Artigos de Braulio Tavares em sua coluna diária no "Jornal da Paraíba" (Campina Grande-PB), desde o 0001 (23 de março de 2003) até o 4098 (10 de abril de 2016). Do 4099 em diante, os textos estão sendo publicados apenas neste blog, devido ao fim da publicação do jornal impresso.
quarta-feira, 29 de setembro de 2010
2359) A estética do Meu Passado Me Condena (29.9.2010)
O título brasileiro deste dramalhão de Basil Dearden (Victim, 1961) virou clichê.
Títulos como Assim caminha a humanidade, Suplício de uma saudade ou Adeus às ilusões, que não têm nada a ver com o título em inglês do filme, são produto da imaginação das distribuidoras nacionais, e acabam se tornando pequenas jóias onde se cristalizam idéias fundamentais do gênero folhetinesco.

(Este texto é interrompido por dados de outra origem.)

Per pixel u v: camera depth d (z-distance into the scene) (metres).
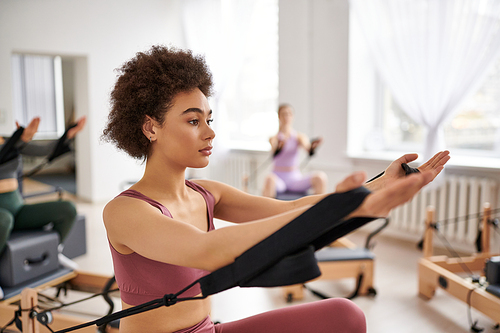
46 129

No folhetim há sempre alguém que tem um passado misterioso, uma culpa escondida, um esqueleto no armário, um conflito mal resolvido, uma identidade deixada para trás.
Em inglês há uma expressão sintomática. Quando se diz “he is a man with a past”, “ele é um homem com um passado”, subentende-se logo que é um passado especial e problemático, um passado que (como disse indelevelmente William Faulkner) até hoje não passou.
Já vimos isto no horário nobre, não é mesmo?
É o filantropo de cabelos brancos que de repente alguém reconhece como um traficante de escravos quando tinha cabelos pretos.
É a dama de sociedade que numa festa é reconhecida pelo frequentador de um bordel.
É o morador obscuro de uma pensão cuja foto aparece nos postes da rua num cartaz de “Procura-se”.
Todo mundo tem um passado que é como um fogo de monturo: parece extinto mas continua a fumegar lá dentro, esperando o momento certo de fumegar cá fora. Nas telenovelas ou nos romances surgem a todo instante homens incorruptíveis ou esposas de honestidade a toda prova que, não obstante, estremecem de maneira inexplicável ao escutar o nome de uma cidade, ou à simples menção de um episódio rumoroso ocorrido no passado. Por que esse susto? O que têm eles a esconder?
O romance policial, que tanto deve ao folhetim, vive em grande parte deste recurso dramatúrgico básico, o de que todo indivíduo consiste em camadas de tempo superpostas, de tal modo que mesmo por baixo do mais imaculado dos presentes pode estar se abrigando um passado infestado de cupins ou cânceres.
Ninguém é perfeito, e ainda menos aqueles que parecem ansiar por uma perfeição pública, por uma reputação inatacável.
Cedo ou tarde o beneficente milionário é assassinado em sua biblioteca, e descobrimos que quem lhe cravou a espátula nas costas foi o homem cuja vida ele arruinou na Tasmânia ou em Bornéu.
Cedo ou tarde o vagabundo ou mendigo encontrado morto nos arredores da mansão é identificado como um reles chantagista que vivia a extorquir a família inteira, sob a ameaça de revelar as atividades da matriarca durante a ocupação nazista em Paris.
Todo mundo tem um passado que preferiria que não viesse à tona, e muitos são capazes de chegar ao crime para que isto não aconteça. No folhetim ocorre às vezes que o vilão mais repugnante acabe se revelando um homem de princípios nobres, que procedia daquela forma por estar preso a um juramento ou um compromisso. Ocorre mais frequentemente, porém, que um indivíduo impoluto se revele vilão. O passado mais condena do que absolve.